The State Park of Ilha Grande (see statellite map) is only a part (5,594 hectares) of the entire island (19,300 hectares) which is located off the south coast of Rio de Janeiro state, between the cities of Mangaratiba and Angra dos Reis (see localization map).
Approximately half of the Park area (47%) is covered by dense Atlantic Rainforest. Many local fauna and flora representative species are found in the area, including parrots, woodpeckers, Brazilian thrushs, saracuras etc. There are also different kinds of monkeys, squirrels, armadillos, pacas, hedgehogs and snakes. From Pico do Papagaio (959 m), there are fantastic views over the island.
The islands first reports came from the German adventurer Hans Staden, who in the middle of the 16th century under Portuguese services was traveling along the Brazilian coast in order to rescue Portuguese out of Indian prison ship.

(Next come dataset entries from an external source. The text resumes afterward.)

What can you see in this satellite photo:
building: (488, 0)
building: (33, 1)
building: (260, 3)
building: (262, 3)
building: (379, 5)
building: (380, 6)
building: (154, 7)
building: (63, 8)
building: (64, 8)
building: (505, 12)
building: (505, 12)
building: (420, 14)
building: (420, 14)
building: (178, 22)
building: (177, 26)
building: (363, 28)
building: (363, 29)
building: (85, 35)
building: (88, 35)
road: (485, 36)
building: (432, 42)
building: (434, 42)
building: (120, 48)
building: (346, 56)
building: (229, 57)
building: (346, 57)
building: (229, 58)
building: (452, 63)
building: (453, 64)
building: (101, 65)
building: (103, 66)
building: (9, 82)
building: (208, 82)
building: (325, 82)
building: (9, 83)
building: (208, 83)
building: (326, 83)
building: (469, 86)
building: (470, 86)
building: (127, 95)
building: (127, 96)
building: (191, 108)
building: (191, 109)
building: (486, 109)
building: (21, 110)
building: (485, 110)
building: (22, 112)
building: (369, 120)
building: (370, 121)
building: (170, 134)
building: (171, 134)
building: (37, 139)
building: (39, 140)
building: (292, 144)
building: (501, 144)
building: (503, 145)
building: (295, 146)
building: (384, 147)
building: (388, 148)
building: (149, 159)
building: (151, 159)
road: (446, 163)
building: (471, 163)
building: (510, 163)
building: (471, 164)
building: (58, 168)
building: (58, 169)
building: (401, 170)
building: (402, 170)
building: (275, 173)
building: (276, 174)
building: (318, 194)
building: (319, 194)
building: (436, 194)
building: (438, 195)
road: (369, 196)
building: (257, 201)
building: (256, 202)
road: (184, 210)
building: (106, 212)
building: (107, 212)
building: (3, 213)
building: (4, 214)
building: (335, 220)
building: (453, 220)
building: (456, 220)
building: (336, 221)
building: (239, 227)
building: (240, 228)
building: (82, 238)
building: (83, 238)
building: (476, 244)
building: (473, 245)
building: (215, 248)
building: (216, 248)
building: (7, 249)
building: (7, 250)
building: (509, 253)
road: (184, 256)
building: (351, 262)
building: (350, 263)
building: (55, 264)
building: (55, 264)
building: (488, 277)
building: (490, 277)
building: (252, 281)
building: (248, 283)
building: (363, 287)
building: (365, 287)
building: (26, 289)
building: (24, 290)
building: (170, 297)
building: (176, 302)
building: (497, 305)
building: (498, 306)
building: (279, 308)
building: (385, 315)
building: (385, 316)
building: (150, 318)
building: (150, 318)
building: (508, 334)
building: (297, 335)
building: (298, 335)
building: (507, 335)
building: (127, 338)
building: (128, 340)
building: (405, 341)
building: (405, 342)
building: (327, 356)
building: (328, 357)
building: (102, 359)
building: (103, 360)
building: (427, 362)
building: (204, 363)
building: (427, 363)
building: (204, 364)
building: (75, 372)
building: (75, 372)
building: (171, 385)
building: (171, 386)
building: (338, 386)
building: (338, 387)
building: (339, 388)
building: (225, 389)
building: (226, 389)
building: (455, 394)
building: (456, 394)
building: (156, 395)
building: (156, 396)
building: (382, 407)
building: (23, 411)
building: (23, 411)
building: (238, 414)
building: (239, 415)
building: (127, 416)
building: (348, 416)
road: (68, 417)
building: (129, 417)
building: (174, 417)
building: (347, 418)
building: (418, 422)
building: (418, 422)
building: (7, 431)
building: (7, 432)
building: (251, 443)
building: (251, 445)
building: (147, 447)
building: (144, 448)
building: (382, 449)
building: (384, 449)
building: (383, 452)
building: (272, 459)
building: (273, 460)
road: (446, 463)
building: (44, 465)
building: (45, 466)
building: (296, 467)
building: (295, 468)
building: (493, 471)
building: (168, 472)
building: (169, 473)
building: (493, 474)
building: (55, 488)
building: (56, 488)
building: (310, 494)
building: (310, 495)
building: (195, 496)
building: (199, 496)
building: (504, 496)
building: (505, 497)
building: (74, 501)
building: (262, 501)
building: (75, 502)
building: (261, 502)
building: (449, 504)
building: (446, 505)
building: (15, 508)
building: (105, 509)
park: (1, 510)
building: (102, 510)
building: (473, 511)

Near Santos, the preferred landing zone of Portuguese and Jesuit Missionaries he shipwrecked in 1554 and was taken prisoner by the Tupinamba Indians for 22 month. Already condemned to death by cannibalism he achieved to escape in 1555 and to publish in 1557 in Marburg his chronicle The true story and description of wild, naked and furious man-eating people. Stadens reports are considered as the first description of Indian customs in the New World.
Due to unlimited sweet water reserves, tropical fruits, large quantities of brazilwood but mainly because of the proximity to the port of Paraty, the principle shipping point of the Brazilian gold to Europe, Ilha Grande after Stadens visit became the favorite shelter for European pirates and corsairs. Approximately 50 shipwrecks between A ngra dos Reis and Ilha Grande are testimonies of the battles that during the 16th and 17th century occurred between Portuguese, Pirates and Tamoios Indians.
In the 18th and 19th century the island developed to one of the regions most important slave trading center. In one of the darkest chapter of Brazilian history, over 200 years, men, women and children from Africa landed at Ilha Grande on the beaches of Palmas and Dois Rios condemned to do the hard work on sugar plantations all over the country.
In order to attend the increasing labor demand after the abolishment of slavery in 1850, Brazil opened its doors predominately for European and Asiatic immigrants. As some of those countries at that time suffered from cholera epidemics, D. Pedro I ordered to construct a quarantine hospital at Ilha Grande where immigrants had to stay some time before entering officially Brazil. Today tropical rainforest covers the ruins of that hospital.
The whole Ilha Grande is in a Tamoios Environmental Protection Area and subdivided in 3 more especific areas: State Park, Marine State Park and Biologial Reserve of Praia do Sul (see Ilha Grande – Topographic Map).